A computer application program usually includes a number of separate routines. Typically, the routines include a main program and several subsidiary routines referred to as objects, modules, or resources. Execution of the application program begins with the main program with calls being made to the subsidiary routines. To operate as a complete program, prior to execution these routines are linked together using a linker such as 386 link. The linker copies each of the routines into an executable file for the application program. The linker also provides each of the routines with information identifying the locations of other routines so that the routines can access each other. The executable file can then be loaded into the memory of a computer such that the application program can be executed by the computer according to the instructions in the routines.
A dynamic link library (DLL) is an executable module or routine containing services that application programs can call to perform useful tasks, e.g., directory searches, login commands, searching functions, character string manipulations, etc. DLLs exist primarily to provide services to application programs. These libraries play an important role in operating systems such as Windows and OS/2, which use them to make their services and resources available to application programs.
DLLs are similar to run-time libraries. The main difference between DLLs and run-time libraries is that DLLs are linked with the application program at run time, that is, when the computer is executing the application program, not when the application program files are linked with the linker. Linking a library with an application program at run time is referred to as dynamic linking; linking a library with an application program by using the linker is referred to as static linking. The discussion below focuses on the OS/2 operating system, but those of ordinary skill in the art will understand that the following discussion applies equally to other operating systems, such as Windows, which utilize DLLs.
To access a DLL at run time, the application program must be able to obtain information indicating where to find the DLL. One method provided by operating systems utilizing DLLs is to use an import library, or reference library, which contains information regarding where to locate the DLL at run time. During linking, the linker uses statically linked reference libraries to resolve references to external services. As noted above, when an application program desires a service from a static link library, the linker copies the code for that service into the application program's executable file. When the application program desires a service run from a DLL, however, the linker does not copy any code from the DLL. Instead, the linker searches all defined import or reference libraries to find one that contains the necessary information regarding location of the DLL. The linker copies the necessary information from the reference or import library to create a dynamic link between the executing application program and the DLL.
Performance analysis of a large software system with many DLLs can be very difficult. Many kinds of information are needed for the OS/2 operating system (OS/2 is a trademark of International Business Machines Corporation). A dekko hook/trace tool provides some, but not all of the needed information. The dekko hook/trace tool provides timing information on both operating system events as well as user-written events. The dekko hook/trace tool searches the syntax of a C source file for the entry and exits of routines and automatically inserts dekko hooks. One of the problems with the dekko hook/trace tool, and the suite of utilities that thus far have been written for it, is a mechanism to easily and automatically apply dekko hooks to new code has not been provided.

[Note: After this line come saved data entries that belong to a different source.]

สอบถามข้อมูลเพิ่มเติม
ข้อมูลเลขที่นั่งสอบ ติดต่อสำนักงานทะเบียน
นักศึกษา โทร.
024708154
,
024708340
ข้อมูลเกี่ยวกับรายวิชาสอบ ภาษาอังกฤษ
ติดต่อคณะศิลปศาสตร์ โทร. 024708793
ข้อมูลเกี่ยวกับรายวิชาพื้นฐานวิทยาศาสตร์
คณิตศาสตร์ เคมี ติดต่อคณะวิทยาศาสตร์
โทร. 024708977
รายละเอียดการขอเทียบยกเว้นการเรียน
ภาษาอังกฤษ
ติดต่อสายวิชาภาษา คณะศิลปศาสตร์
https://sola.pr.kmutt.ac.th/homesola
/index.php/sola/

Other non-dekko based performance tools have tried to solve the automatic and ease of use hooking problem, but each is lacking in some respect. One particular problem is that prior art tools, including dekko, require some level of access to the source files used to build the executable of interest. Another problem is the processing overhead which prior art tools introduce in the software being analyzed. For example, the dekko hook/trace tool requires access to source code so it can be temporarily modified and recompiled. The IBMCPP Performance Analysis Tool requires a recompile of the source code with a compiler switch indicating to enable tracing. The IBMCPP Performance Analysis Tool is a tool which automatically hooks the entry and exits of routines and uses its own private trace log. MTrace is an instruction level trace tool which counts the number of instructions executed and accounts them to routine names. The MTrace tool does not require access to the source code, but does require a symbol table generated when the executable of interest was built and thus cannot be applied to off-the-shelf products. It is also difficult to set up and generates too much detail for some long-running scenarios. It does not provide real timing information, just instruction counts, and introduces a large amount of overhead. Each tool, dekko, IBMCPP, and MTrace, provide tracing of entries and exits of routines but exhibit common problems as identified above.
What is needed is a source code independent solution to the problem of automatic and easy hooking of new code, specifically addressing the hooking of entry and exit points of DLLs. What is also needed is a source code independent solution which does not introduce substantial processing overhead to the code being hooked.
The present invention may be utilized to perform analysis of DLL execution such as set forth in U.S. patent application Ser. No. 08/763,135, of common assignee herewith, to provide software routine timing information, to provide useful debugging information such as the status of certain parameters upon entry to or exit from software routines or to provide other similar information for program execution analysis.